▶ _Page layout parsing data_
>>>

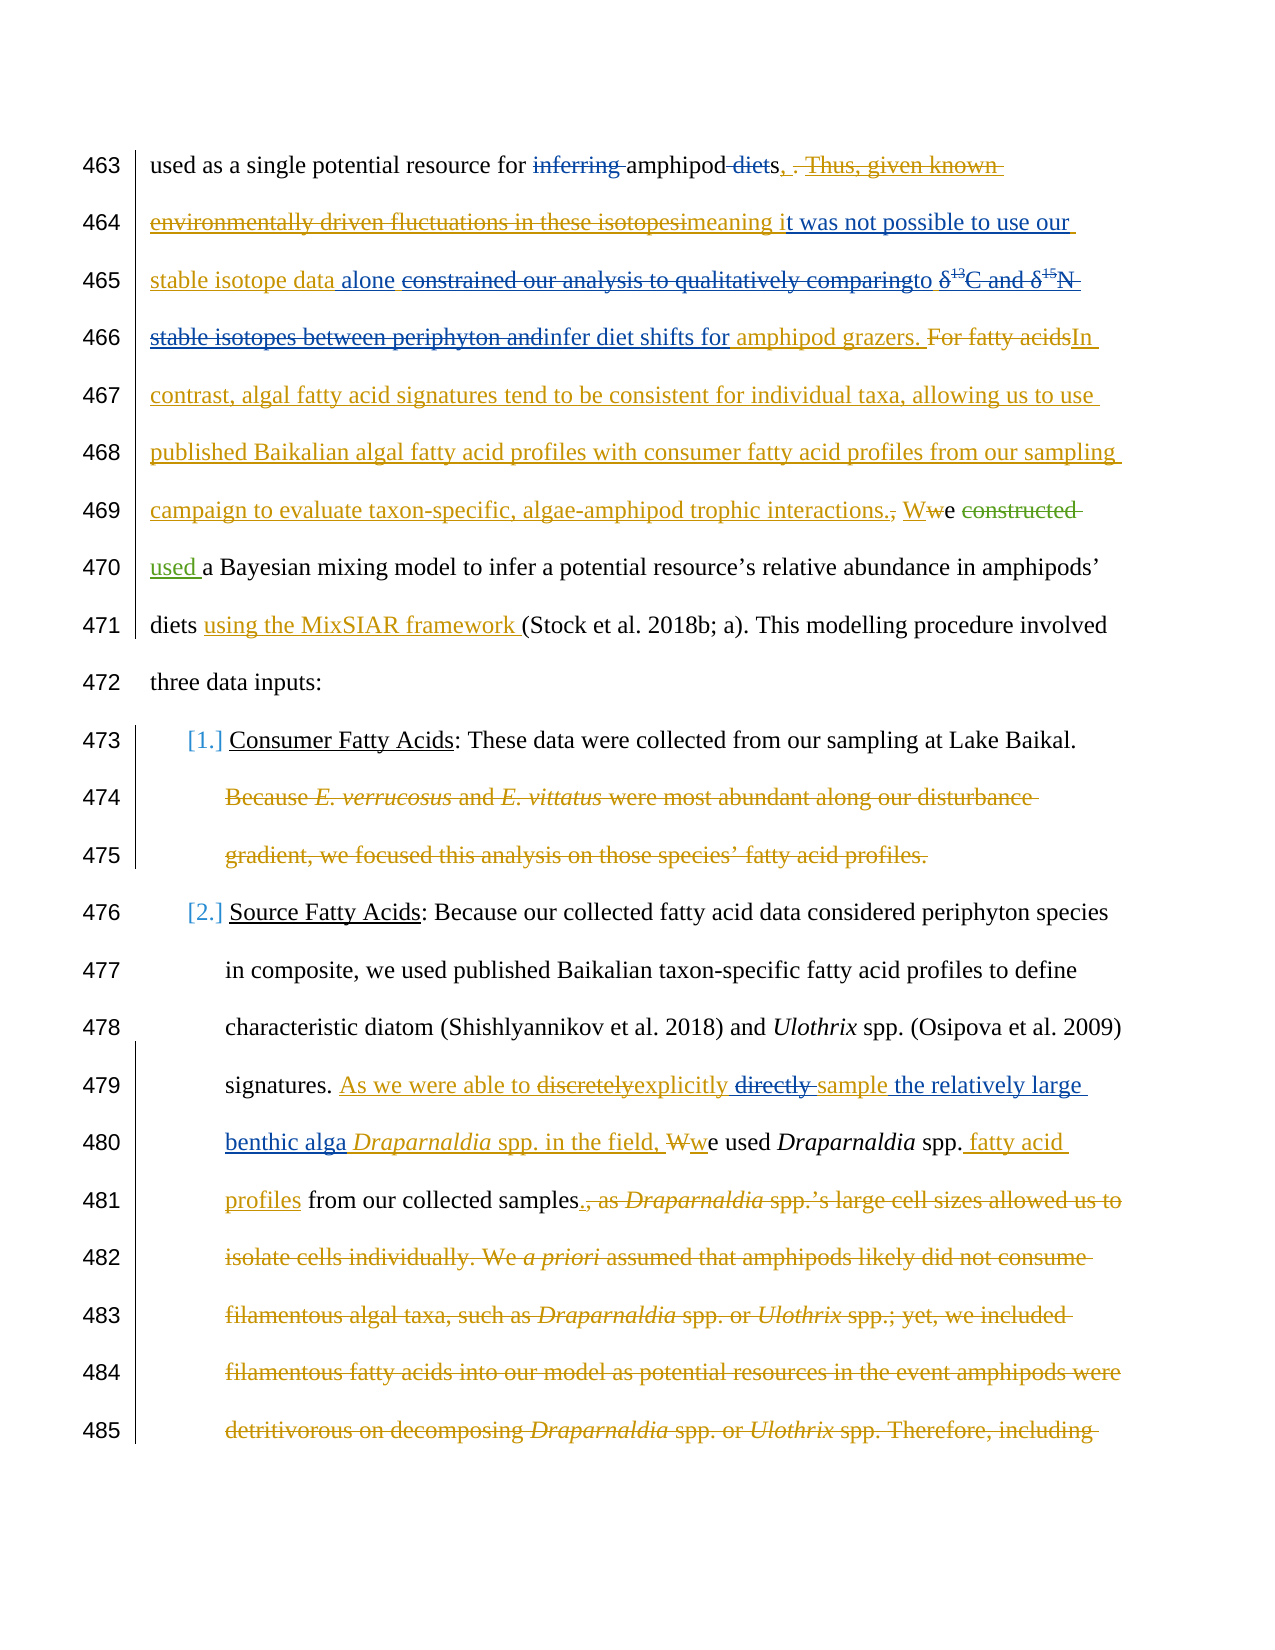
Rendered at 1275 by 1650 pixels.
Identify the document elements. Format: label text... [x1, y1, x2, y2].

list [187, 897, 1125, 1444]
list Consumer Fatty Acids: These data were collected from our sampling at Lake Baikal. [187, 725, 1125, 869]
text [150, 150, 1125, 696]
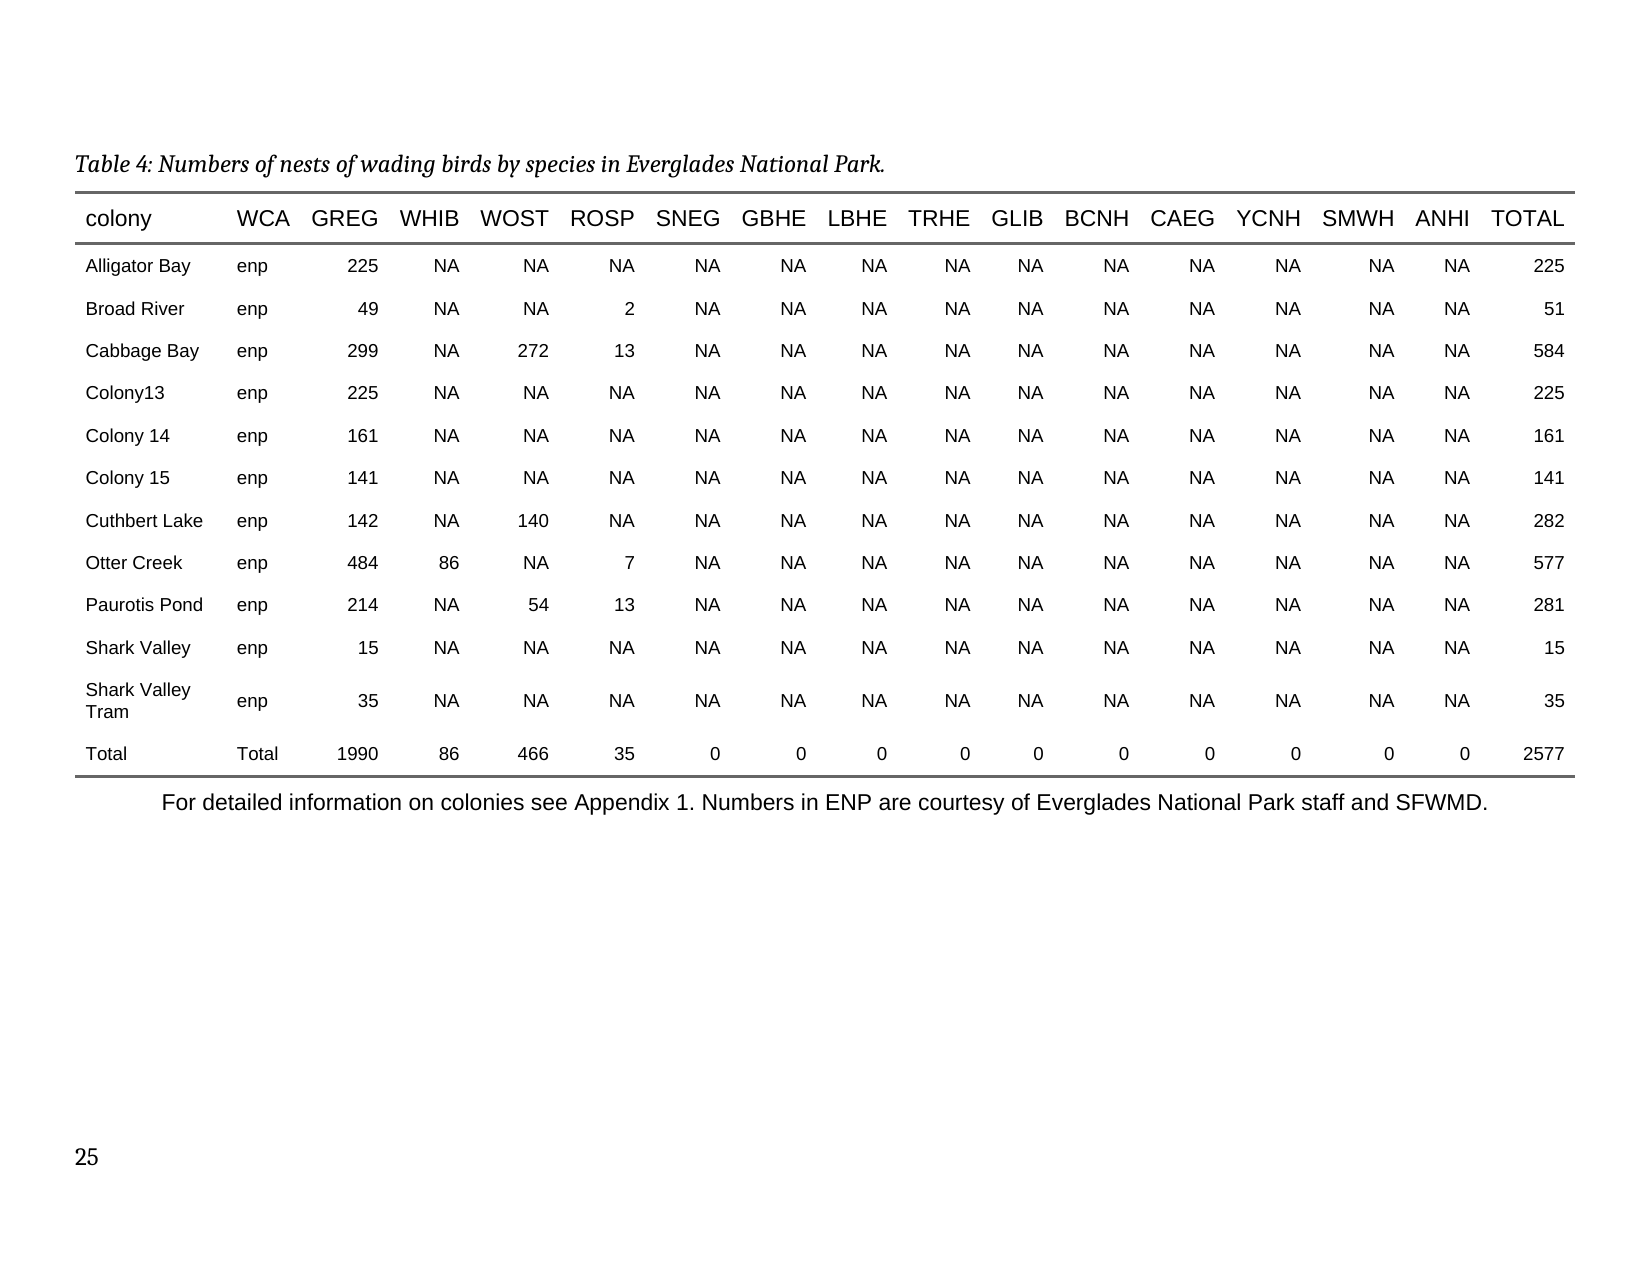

<<<

▶ _Work instruction_
A bare number is the whole answer: state how many lines in the data above contain "text".

▶ _Result of this exercise_
2